Chief Inspector of Prisons calls for greater independence

Justice Secretary Chris Grayling should be stripped of the power to oversee the workings of the Prisons watchdog to avoid potential conflicts of interests, according to outgoing Prisons Inspector Nick Hardwick.

Hardwick told a Commons committee there was a major flaw in the fact his post was funded by the Ministry of Justice and appointed by the Secretary of State – the very same department and minister he may have to criticise in his role.

Instead, the Inspector should report directly to parliament, he suggested.

He went on to suggest the current arrangement with the Ministry of Justice threatens his independence.

Nick Hardwick.

Nick Hardwick.

His successor would be “looking over their shoulder, saying: ‘Are the people that I am criticising… the same people I am going to have to ask for a job or renewal of my contract?’ I do not think that is right.”

Hardwick explained that when he was appointed, he resisted attempts to appraise his position by the Ministry of Justice.

They kept trying to appraise me and I kept saying no.
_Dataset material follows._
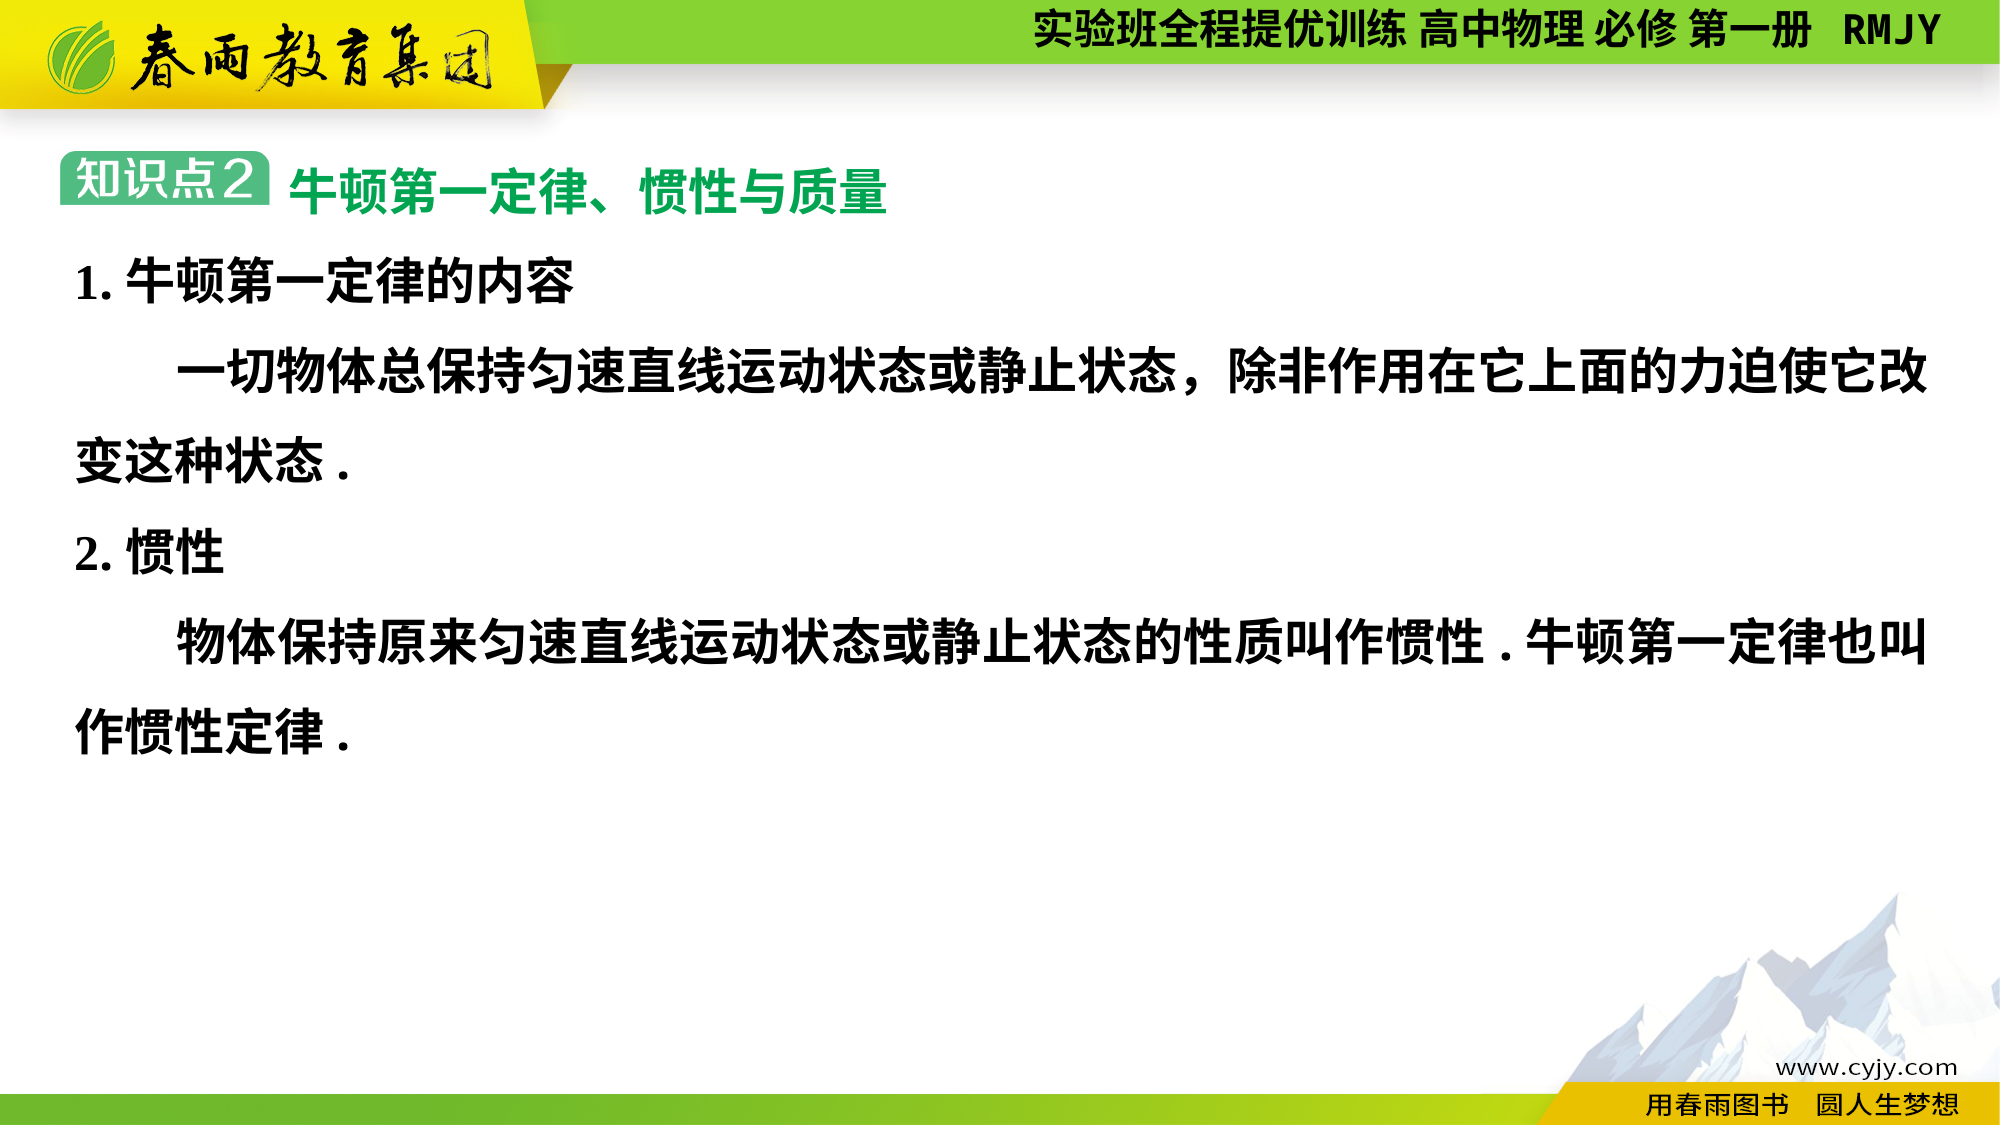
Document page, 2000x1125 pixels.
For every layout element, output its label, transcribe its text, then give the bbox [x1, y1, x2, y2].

picture [0, 0, 2000, 1125]
list 牛顿第一定律、惯性与质量 1.牛顿第一定律的内容 一切物体总保持匀速直线运动状态或静止状态，除非作用在它上面的力迫使它改变这种状态. 2.惯性 物体保持原来匀速直线运动状态或静止状态的性质叫作惯性.牛顿第一定律也叫作惯性定律. [59, 122, 1944, 774]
At one point there was a threat. They said to me, ‘If you want to be reappointed, you have to agree to be reappraised by us.’ I said I was not going to do it. I think appraisal is a good thing… I just do not think I should be appraised by people who it is part of my job to say things that sometimes they will not like.

Hardwick previously announced he will stand down from his role after turning down an invitation from the justice secretary to re-apply for his own job. He told ministers a 69% rise in self-inflicted deaths in jails was unacceptable in a civilised society.

Since taking over the role in 2010, he has published increasingly critical reports highlighting rising rates of suicide and violence in prisons.

When asked by the Justice committee for his recommendations on how he would reform the role for the future, he recommended changing the tenure of the job to a seven year, non-renewable appointment.

“It is a real mistake to appoint my successor for a three-year term,” he said. “It takes you 18 months to get up to speed.”

He said: “The independence of the role is crucial. In the end, I do not have regulatory powers – I just have the power of my voice.”

When asked what advice he would give his successor, Hardwick said they should focus on several issues, such as the “concentrated group of very troubled and challenging children in custody,” and recommended they “keep a very close eye on what is happening on the women’s estate.”

“I would say to my successor that you need not to forget the basics. Do not take your eye off the ball.”

Hardwick’s appointment has since been extended to allow for a re-run of the recruitment process to find his successor.